STUDY TEXT |
^^^^

# Chen Xiaoxing



## Xue Sheng (Mar 23, 2007)

Chen Xiaoxing - laojia erlu clip




 
This is apparently from a cctv9 documentary in Chenjiagou. 

You know what this means.....I have just GOT to get a copy of this documentary.


----------



## East Winds (Mar 24, 2007)

Xue Sheng,

Yes, superb stuff!!!!

I also enjoyed this clip of Chen Xiaowang and Chen Ziqiang

http://youtube.com/watch?v=J85ARLul9h8&mode=related&search=

What a wonderful demonstration of not "reaching beyond the frame" and being perfectly rooted. A few minutes of seeing makes up for 10 thousand words 
	

	
	
		
		

		
			





Very best wishes


----------



## Xue Sheng (Mar 24, 2007)

East Winds said:


> Xue Sheng,
> 
> Yes, superb stuff!!!!
> 
> ...


 

I have seen that clip of Xiaowang and Ziqiang before and it is great stuff I am very impressed with it actually. Staying within the sphere, if you will, is a good thing to think about. This clip did actually effect the way I do my Yang style.

However this is the first clip I have ever seen of Xiaoxing. I have seen stills of him but never a film. He does not seem to get out of Chen Village as much as Zhenglei and Xiaowang and if you look at that form a traditional Chinese perspective (meaning old Chinese way of thinking pre-Mao) it would mean he is better than they are. 

But with that said I have seen clips of Xiaowang and I have personally seen Zhenglei and I would be hard pressed to make that decision. They are all rather amazing. 

Damn I miss Chen style.


----------

^^^^

ENTRIES SHOWN |
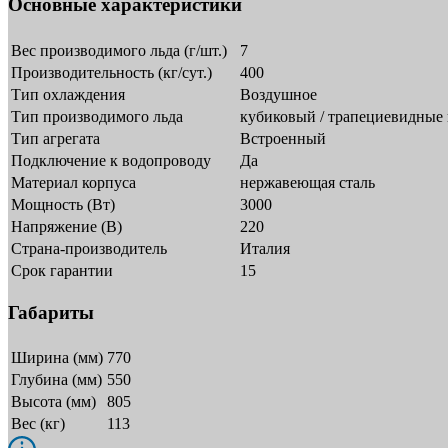
Основные характеристики
Вес производимого льда (г/шт.)
7
Производительность (кг/сут.)
400
Тип охлаждения
Воздушное
Тип производимого льда
кубиковый / трапециевидные
Тип агрегата
Встроенный
Подключение к водопроводу
Да
Материал корпуса
нержавеющая сталь
Мощность (Вт)
3000
Напряжение (В)
220
Страна-производитель
Италия
Срок гарантии
15
Габариты
Ширина (мм)
770
Глубина (мм)
550
Высота (мм)
805
Вес (кг)
113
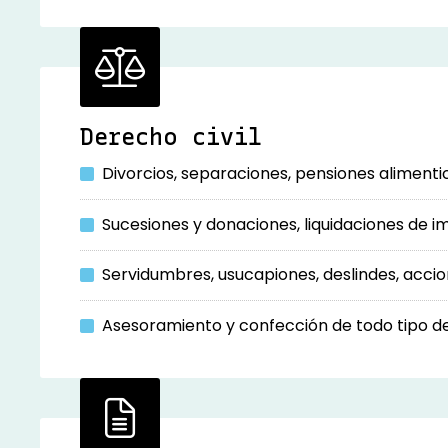
Derecho civil
Divorcios, separaciones, pensiones alimentici
Sucesiones y donaciones, liquidaciones de im
Servidumbres, usucapiones, deslindes, accione
Asesoramiento y confección de todo tipo d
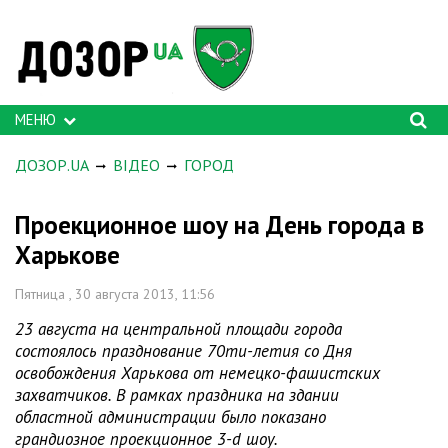
МЕНЮ
ДОЗОР.UA
ВІДЕО
ГОРОД
Проекционное шоу на День города в
Харькове
Пятница , 30 августа 2013, 11:56
23 августа на центральной площади города
состоялось празднование 70ти-летия со Дня
освобождения Харькова от немецко-фашистских
захватчиков. В рамках праздника на здании
областной администрации было показано
грандиозное проекционное 3-d шоу.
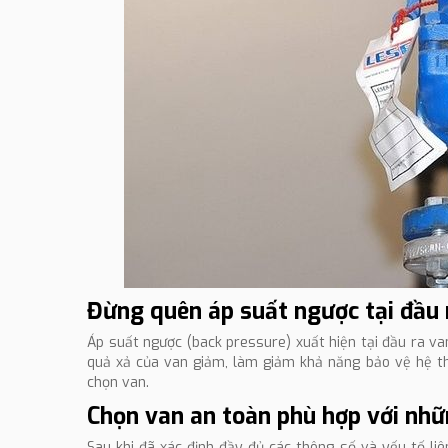
Đừng quên áp suất ngược tại đầu 
Áp suất ngược (back pressure) xuất hiện tại đầu ra va
quả xả của van giảm, làm giảm khả năng bảo vệ hệ thố
chọn van.
Chọn van an toàn phù hợp với nhữn
Sau khi đã xác định đầy đủ các thông số và yếu tố li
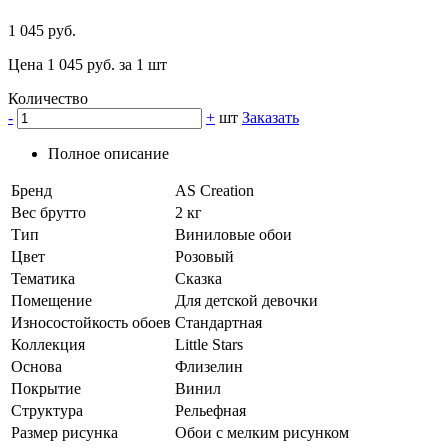
1 045 руб.
Цена 1 045 руб. за 1 шт
Количество
-
+
шт
Заказать
Полное описание
Бренд
AS Creation
Вес брутто
2 кг
Тип
Виниловые обои
Цвет
Розовый
Тематика
Сказка
Помещение
Для детской девочки
Износостойкость обоев
Стандартная
Коллекция
Little Stars
Основа
Флизелин
Покрытие
Винил
Структура
Рельефная
Размер рисунка
Обои с мелким рисунком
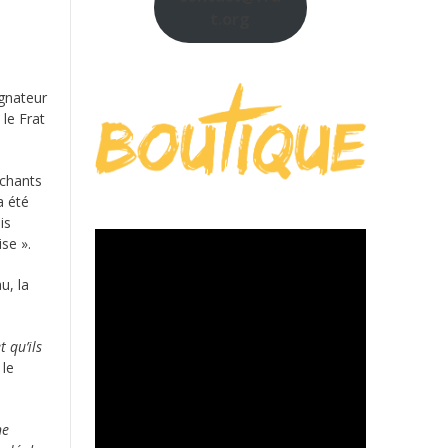
t.org
gnateur
 le Frat
 chants
a été
is
ise ».
u, la
t qu’ils
 le
ne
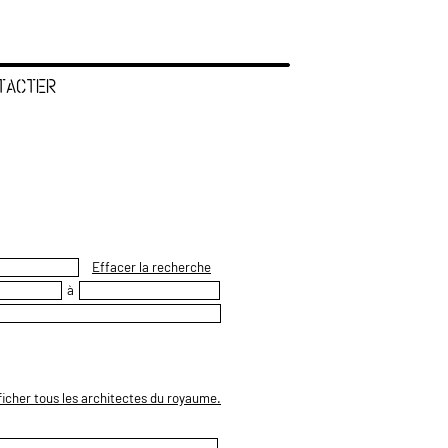
TACTER
Effacer la recherche
à
ficher tous les architectes du royaume.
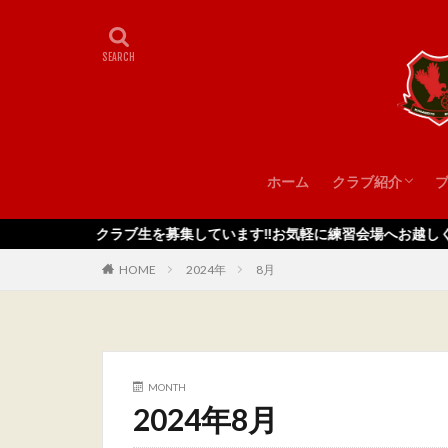
ホーム
クラブ紹介
スタッフ
クラブ生を募集しています‼️お気軽に練習会場へお越しく
HOME
2024年
8月
MONTH
2024年8月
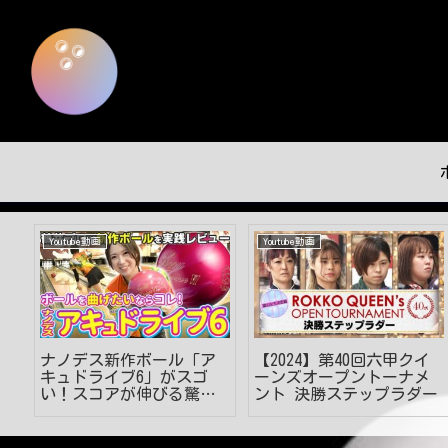
Youtube動画
Youtube動画
型
ナノデス新作ボール「ア
【2024】第40回六甲クイ
ニ
キュドライブ6」がスゴ
ーンズオープントーナメ
由
い！スコアが伸びる驚き
ント 決勝ステップラダー
の性能を徹底レビュー！
【ボウリング】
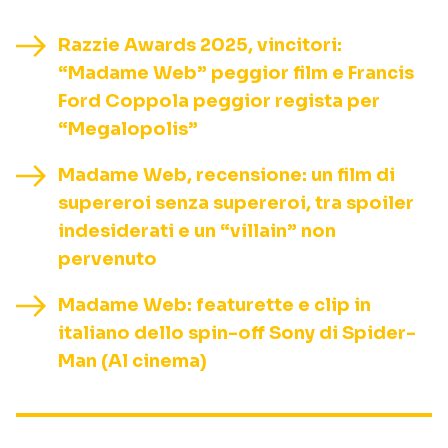
Razzie Awards 2025, vincitori:
“Madame Web” peggior film e Francis
Ford Coppola peggior regista per
“Megalopolis”
Madame Web, recensione: un film di
supereroi senza supereroi, tra spoiler
indesiderati e un “villain” non
pervenuto
Madame Web: featurette e clip in
italiano dello spin-off Sony di Spider-
Man (Al cinema)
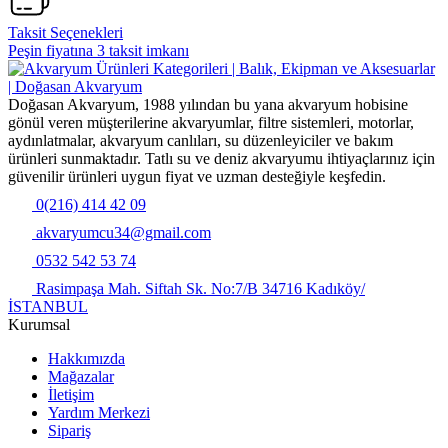
Taksit Seçenekleri
Peşin fiyatına 3 taksit imkanı
Doğasan Akvaryum, 1988 yılından bu yana akvaryum hobisine
gönül veren müşterilerine akvaryumlar, filtre sistemleri, motorlar,
aydınlatmalar, akvaryum canlıları, su düzenleyiciler ve bakım
ürünleri sunmaktadır. Tatlı su ve deniz akvaryumu ihtiyaçlarınız için
güvenilir ürünleri uygun fiyat ve uzman desteğiyle keşfedin.
0(216) 414 42 09
akvaryumcu34@gmail.com
0532 542 53 74
Rasimpaşa Mah. Siftah Sk. No:7/B 34716 Kadıköy/
İSTANBUL
Kurumsal
Hakkımızda
Mağazalar
İletişim
Yardım Merkezi
Sipariş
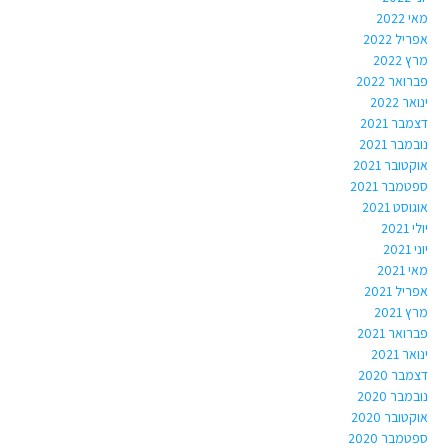
מאי 2022
אפריל 2022
מרץ 2022
פברואר 2022
ינואר 2022
דצמבר 2021
נובמבר 2021
אוקטובר 2021
ספטמבר 2021
אוגוסט 2021
יולי 2021
יוני 2021
מאי 2021
אפריל 2021
מרץ 2021
פברואר 2021
ינואר 2021
דצמבר 2020
נובמבר 2020
אוקטובר 2020
ספטמבר 2020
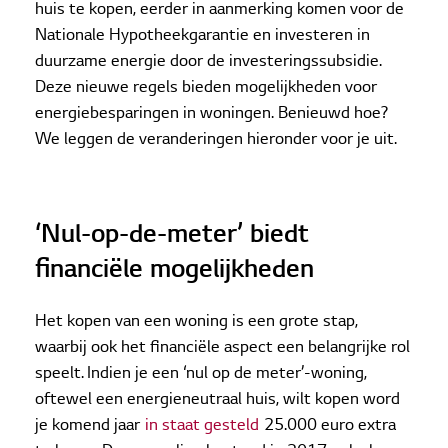
huis te kopen, eerder in aanmerking komen voor de
Nationale Hypotheekgarantie en investeren in
duurzame energie door de investeringssubsidie.
Deze nieuwe regels bieden mogelijkheden voor
energiebesparingen in woningen. Benieuwd hoe?
We leggen de veranderingen hieronder voor je uit.
‘Nul-op-de-meter’ biedt
financiële mogelijkheden
Het kopen van een woning is een grote stap,
waarbij ook het financiële aspect een belangrijke rol
speelt. Indien je een ‘nul op de meter’-woning,
oftewel een energieneutraal huis, wilt kopen word
je komend jaar
in staat gesteld
25.000 euro extra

^^^^

REQUEST | Rewrite the passage of the Chen Xiaoxing thread that begins at the words "## Xue Sheng (Mar 23, 2007)" and stops after "of this documentary.", putting "Chen Village" in place of "Chenjiagou".

OUTPUT OF THE EXERCISE |
## Xue Sheng (Mar 23, 2007)

Chen Xiaoxing - laojia erlu clip




 
This is apparently from a cctv9 documentary in Chen Village. 

You know what this means.....I have just GOT to get a copy of this documentary.